DESCRIPTION OF THE TASK
From the first line to the last, repeat the records exactly and skip the pictures.

INPUT RECORDS
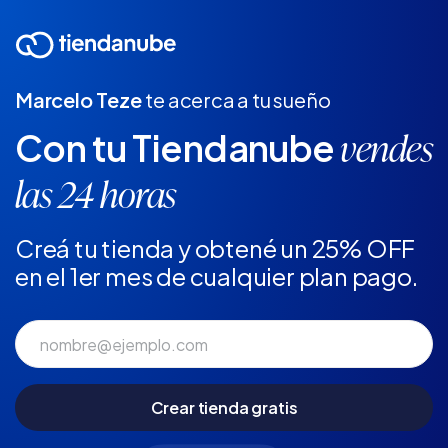
Marcelo Teze
te acerca a tu sueño
Con tu Tiendanube
vendes
las 24 horas
Creá tu tienda y obtené un 25% OFF
en el 1er mes de cualquier plan pago.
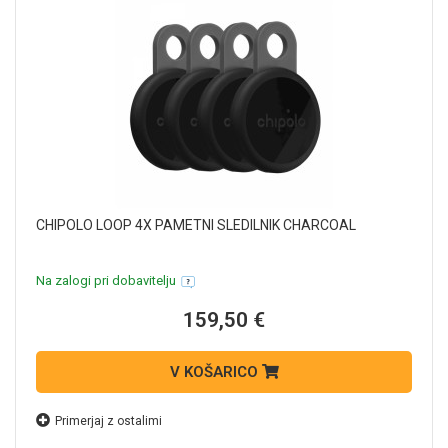
CHIPOLO LOOP 4X PAMETNI SLEDILNIK CHARCOAL
Na zalogi pri dobavitelju
159,50 €
V KOŠARICO
Primerjaj z ostalimi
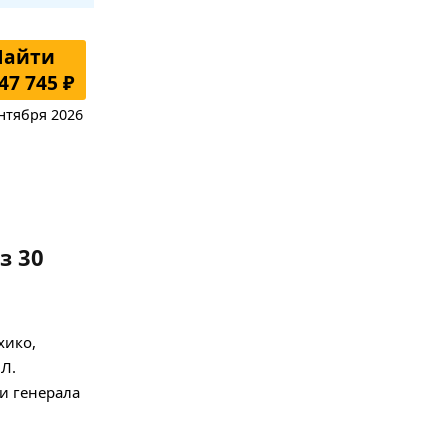
Найти
47 745 ₽
нтября 2026
з 30
хико,
Л.
и генерала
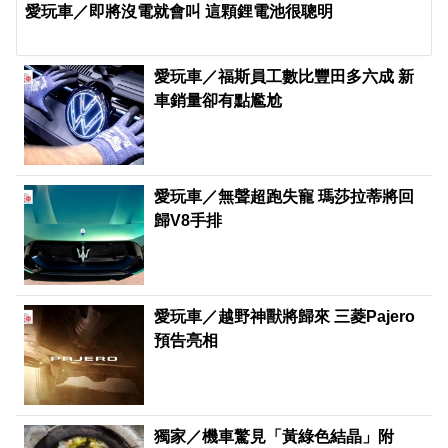
愛玩車／即將沒電就會叫 這顆鋰電池很聰明
愛玩車／福斯員工數比豐田多六成 新
車銷量卻有點尷尬
愛玩車／無聲超跑失寵 瑪莎拉蒂將回
歸V8手排
愛玩車／越野神獸將歸來 三菱Pajero
預告亮相
獨家／機車驚見「黃綠色結晶」附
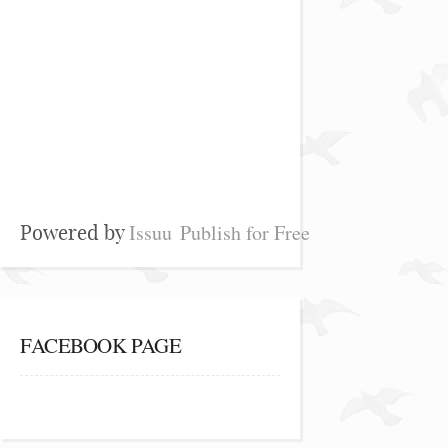
Issuu
Publish for Free
Powered by
FACEBOOK PAGE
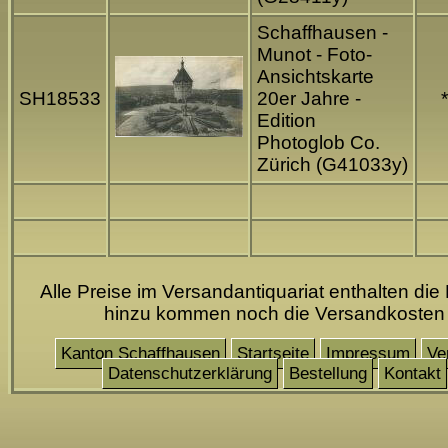
Schaffhausen -
Munot - Foto-
Ansichtskarte
SH18533
20er Jahre -
*
Edition
Photoglob Co.
Zürich (G41033y)
Alle Preise im Versandantiquariat enthalten die
hinzu kommen noch die Versandkosten
Kanton Schaffhausen
Startseite
Impressum
Ve
Datenschutzerklärung
Bestellung
Kontakt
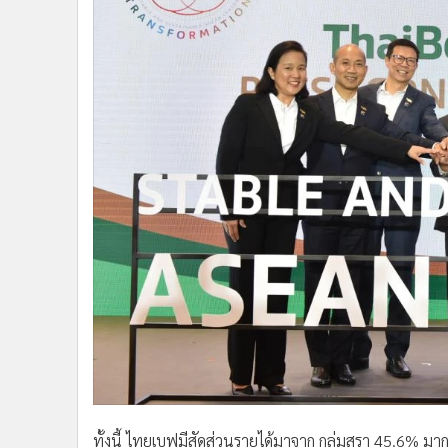
ทั้งนี้ ไทยเบฟมีสัดส่วนรายได้มาจาก กลุ่มสุรา 45.6% มากที่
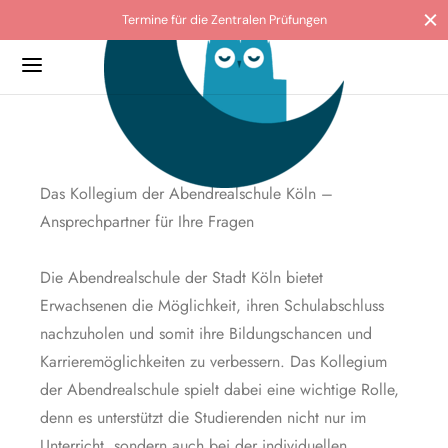
Termine für die Zentralen Prüfungen
Back
Back
Back
Back
Back
KOLLEGIUM
O
ATUNG & HILFE
ULABSCHLÜSSE
IVITÄTEN & PROJEKTE
G
Das Kollegium der Abendrealschule Köln –
 die Abendrealschule der Stadt Köln
tungslehrkräfte
lanmeldung
ranz macht Schule
s und Collagen
Ansprechpartner für Ihre Fragen
ild
sorientierung
ussetzung
le ohne Rassismus
Die Abendrealschule der Stadt Köln bietet
Erwachsenen die Möglichkeit, ihren Schulabschluss
egium
ierendenvertretung
tungsbewertung
lgarten
nachzuholen und somit ihre Bildungschancen und
erationspartner
nzierung & Förderung
rale Prüfungen ZP10
Karrieremöglichkeiten zu verbessern. Das Kollegium
der Abendrealschule spielt dabei eine wichtige Rolle,
ordnung
hilfe
er
denn es unterstützt die Studierenden nicht nur im
loads
Unterricht, sondern auch bei der individuellen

ANSWER TO THIS PROBLEM
Marcelo Teze
te acerca a tu sueño
Con tu Tiendanube
vendes
las 24 horas
Creá tu tienda y obtené un 25% OFF
en el 1er mes de cualquier plan pago.
CHIPOLO LOOP 4X PAMETNI SLEDILNIK CHARCOAL
Na zalogi pri dobavitelju
159,50 €
V KOŠARICO
Primerjaj z ostalimi
Найти
47 745 ₽
нтября 2026
з 30
хико,
Л.
и генерала
愛玩車／即將沒電就會叫 這顆鋰電池很聰明
愛玩車／福斯員工數比豐田多六成 新
車銷量卻有點尷尬
愛玩車／無聲超跑失寵 瑪莎拉蒂將回
歸V8手排
愛玩車／越野神獸將歸來 三菱Pajero
預告亮相
獨家／機車驚見「黃綠色結晶」附
Issuu
Publish for Free
Powered by
FACEBOOK PAGE
Schaffhausen -
Munot - Foto-
Ansichtskarte
SH18533
20er Jahre -
*
Edition
Photoglob Co.
Zürich (G41033y)
Alle Preise im Versandantiquariat enthalten die
hinzu kommen noch die Versandkosten
Kanton Schaffhausen
Startseite
Impressum
Ve
Datenschutzerklärung
Bestellung
Kontakt
ทั้งนี้ ไทยเบฟมีสัดส่วนรายได้มาจาก กลุ่มสุรา 45.6% มากที่
Termine für die Zentralen Prüfungen
Back
Back
Back
Back
Back
KOLLEGIUM
O
ATUNG & HILFE
ULABSCHLÜSSE
IVITÄTEN & PROJEKTE
G
Das Kollegium der Abendrealschule Köln –
 die Abendrealschule der Stadt Köln
tungslehrkräfte
lanmeldung
ranz macht Schule
s und Collagen
Ansprechpartner für Ihre Fragen
ild
sorientierung
ussetzung
le ohne Rassismus
Die Abendrealschule der Stadt Köln bietet
Erwachsenen die Möglichkeit, ihren Schulabschluss
egium
ierendenvertretung
tungsbewertung
lgarten
nachzuholen und somit ihre Bildungschancen und
erationspartner
nzierung & Förderung
rale Prüfungen ZP10
Karrieremöglichkeiten zu verbessern. Das Kollegium
der Abendrealschule spielt dabei eine wichtige Rolle,
ordnung
hilfe
er
denn es unterstützt die Studierenden nicht nur im
loads
Unterricht, sondern auch bei der individuellen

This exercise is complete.